Looking at a pressing issue this legislative session
In April, two people were killed and 14 others injured when a party being held in a rented home through the Airbnb platform in Philadelphia turned violent.
The two people killed, along with many of the others there, were minors, even as the Airbnb rules prohibited minors from renting homes. The rental agreement also prohibited the renter from using the home for a party.
It didn’t matter.
Neighbors in what was normally a peaceful, residential neighborhood were shocked, as police swarmed on the home after multiple shooters fired as many as 50 shots. The story garnered national headlines and was featured heavily on cable TV news stations. (As of this writing, no arrests had been made.)
Many other less violent but still problematic conflicts occurring every week at short-term rental properties never receive that kind of press attention. Nonetheless, they pose similar challenges for nearby homeowners, who have to worry about safety, noise, and the general disruption of their lives, as well as the local governments called on to address the problems.
And these issues continue to arise even as companies like Airbnb lobby state legislatures to restrict or pre-empt local regulation designed to curb public safety violations while balancing the rights of existing homeowners.
In 2019, the N.C. League of Municipalities beat back an effort to restrict local regulation of short-term rentals in the final days of the legislative session. But that doesn’t mean there won’t be further efforts to do so.
At that time, proponents of legislative pre-emption argued that they were trying to protect the property rights of the homeowners who just wanted to rent their homes. “They’re just normal people, and they have one or two properties as a way that they either can afford to stay in a house that they normally couldn’t stay in, or they’re saving for retirement, or it’s a house they use part time and not other times,” Mark Zimmerman, senior vice president of the NC Realtors, told WRAL-TV then.
What has become clear since then is that homes in many North Carolina markets are being bought up by investor groups, and rented on both a short-term and long-term basis, and that these homes are typically in the price range of those bought by first-time homebuyers. By buying homes with cash, they are able to outbid traditional homebuyers, with the result driving up home costs.
A recent series of articles by The News & Observer of Raleigh, focused primarily on investment firms buying up homes for long-term rental, concluded that 20 companies have bought up 40,000 homes in the state, most of them in major metropolitan areas.
The effect of short-term rentals on housing affordability also has been cited as a major concern in several North Carolina cities.

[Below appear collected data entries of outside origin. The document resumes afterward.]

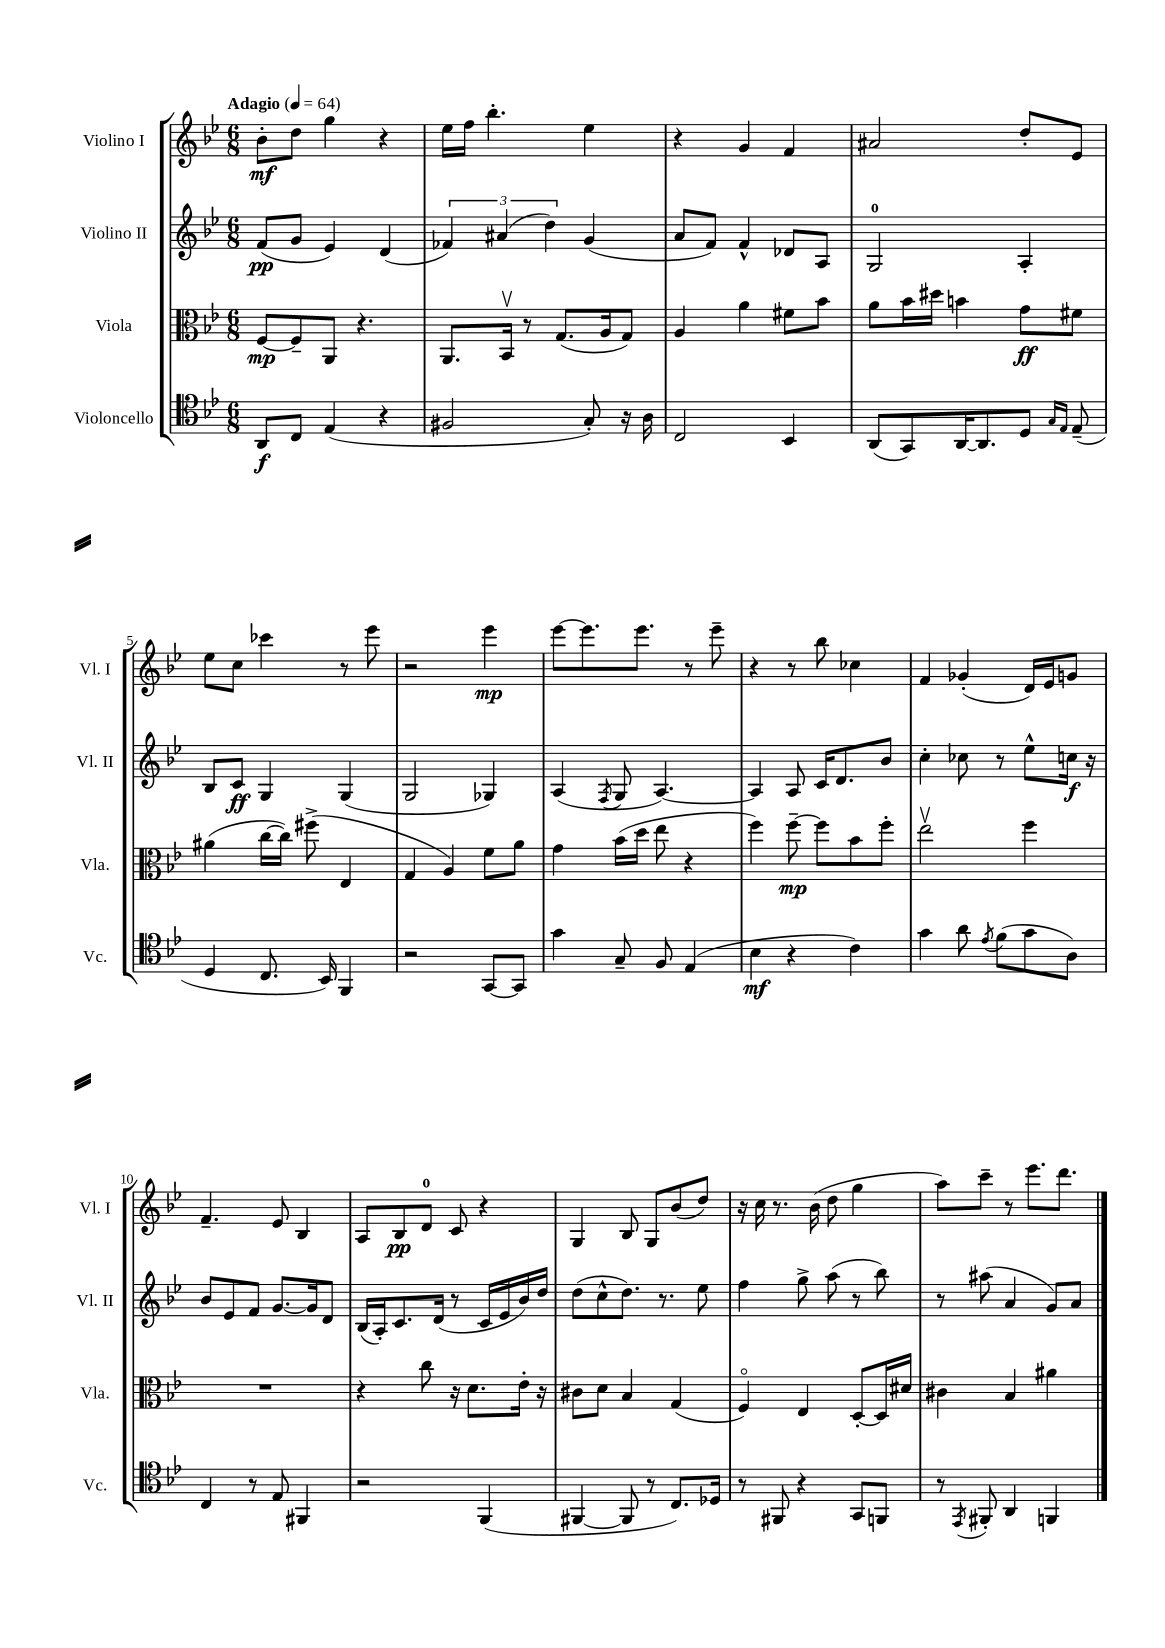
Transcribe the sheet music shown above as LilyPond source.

<<
\new StaffGroup <<
\new Staff = "s0" \with { instrumentName = "Violino I" shortInstrumentName = "Vl. I" } {
    \clef treble \key bes \major \numericTimeSignature \time 6/8 \tempo "Adagio" 4 = 64
    bes'8-.\mf d''8 g''4 r4 |
    ees''16 f''16 bes''4.-. ees''4 |
    r4 g'4 f'4 |
    ais'2 d''8-. ees'8 |
    ees''8 c''8 ces'''4 r8 ees'''8 |
    r2 ees'''4\mp |
    ees'''8~ ees'''8. ees'''8. r8 ees'''8-- |
    r4 r8 bes''8 ces''4 |
    f'4 ges'4-.( d'16) ees'16 g'8 |
    f'4.-- ees'8 bes4 |
    a8 bes8\pp d'8-0 c'8 r4 |
    g4 bes8 g8 bes'8( d''8) |
    r16 c''16 r8. bes'16( d''8 g''4 |
    a''8) c'''8-- r8 ees'''8. d'''8. \bar "|." |
}
\new Staff = "s1" \with { instrumentName = "Violino II" shortInstrumentName = "Vl. II" } {
    \clef treble \key bes \major \numericTimeSignature \time 6/8
    f'8\pp( g'8 ees'4) d'4( |
    \tuplet 3/2 { fes'4) ais'4( d''4) } g'4( |
    a'8 f'8) f'4-^ des'8 a8 |
    g2-0 a4-. |
    bes8 c'8\ff g4 g4( |
    g2 ges4) |
    a4( \acciaccatura { f8 } g8 a4.~) |
    a4 a8 c'16 d'8. bes'8 |
    c''4-. ces''8 r8 ees''8-^ c''16\f r16 |
    bes'8 ees'8 f'8 g'8.~ g'16 d'8 |
    bes16( a16-.) c'8. d'16( r8 c'16 ees'16 bes'16) d''16 |
    d''8( c''8-^ d''8.) r8. ees''8 |
    f''4 g''8-> a''8( r8 bes''8) |
    r8 ais''8( a'4 g'8) a'8 \bar "|." |
}
\new Staff = "s2" \with { instrumentName = "Viola" shortInstrumentName = "Vla." } {
    \clef alto \key bes \major \numericTimeSignature \time 6/8
    f8~\mp f8-- a,8 r4. |
    a,8. bes,16\upbow r8 g8.( a16 g8) |
    a4 a'4 fis'8 bes'8 |
    a'8 bes'16 dis''16 b'4 g'8\ff fis'8 |
    ais'4( c''16~ c''16) fis''8->( ees4 |
    g4 a4) f'8 a'8 |
    g'4 bes'16( d''16 ees''8 r4 |
    f''4) f''8~--\mp f''8 bes'8 f''8-. |
    ees''2\upbow f''4 |
    R2. |
    r4 c''8 r16 d'8. ees'16-. r16 |
    cis'8 d'8 bes4 g4( |
    f4\flageolet) ees4 d8~-. d16 dis'16 |
    cis'4 bes4 ais'4 \bar "|." |
}
\new Staff = "s3" \with { instrumentName = "Violoncello" shortInstrumentName = "Vc." } {
    \clef tenor \key bes \major \numericTimeSignature \time 6/8
    a,8\f c8 ees4( r4 |
    fis2 g8-.) r16 a16 |
    c2 bes,4 |
    a,8( g,8) a,16~ a,8. d8 \grace { g16 ees16 } ees8--( |
    d4 c8. bes,16) f,4 |
    r2 g,8~ g,8 |
    g'4 g8-- f8 ees4( |
    bes4\mf r4 c'4) |
    g'4 a'8 \acciaccatura { ees'8 } f'8( g'8 a8) |
    c4 r8 ees8 fis,4 |
    r2 f,4( |
    fis,4~ fis,8 r8 c8.) des16 |
    r8 fis,8 r4 g,8 f,8 |
    r8 \acciaccatura { ees,8 } fis,8-. a,4 f,4 \bar "|." |
}
>>
>>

And those arguments regarding the rights of the renters of these homes fail to take into account the rights of nearby homeowners who are not renting, particular on a full-time basis as part of an investment strategy.
Against that backdrop, the state Court of Appeals recently struck down portions of a Wilmington ordinance placing restrictions on short-term rentals. The court essentially found that North Carolina law prohibits cities from requiring registration of those rentals, and that any permitting or other requirements associated with registration is banned under that existing law. The ruling will not affect land-use based restrictions, but how it plays otherwise is complex.
As Adam Lovelady with the UNC School of Government wrote in an analysis of the case, “As always, the devil is in the details.” While land-use law would allow for zoning-based restrictions, the court found that other Wilmington limitations—such as a cap on short-term rental, distance requirements, and proof of shared parking—were so tied to the registration requirements that they were struck down as well.
But what happens when they are not tied to a registration requirement? Loveland noted that restrictions such as a distance requirement could, perhaps, stand if not tied to a registration requirement. “There is a good argument that a basic separation requirement enforced through a standard zoning could stand even though the Wilmington separation requirement (being dependent on the unauthorized registration program) was pre-empted,” Lovelady wrote.
Even less clear is what any of this means for the possibility of any new legislation affecting Airbnb and other short-term rentals in the ongoing legislative session and future legislative session.
Airbnb and its lobbyists have certainly been active at statehouses around the country. At the same time, shootings like that in Philadelphia and other high-profile incidents at short-term rental homes have captured the attention of local and state policymakers. Publicity regarding investment firm purchases of homes, and their effects on housing affordability, have only brought more policy focus on the issues created by non-resident home buying.
One result is certain: the push and pull for public policy solutions—at the state and local level—will not be going away anytime soon.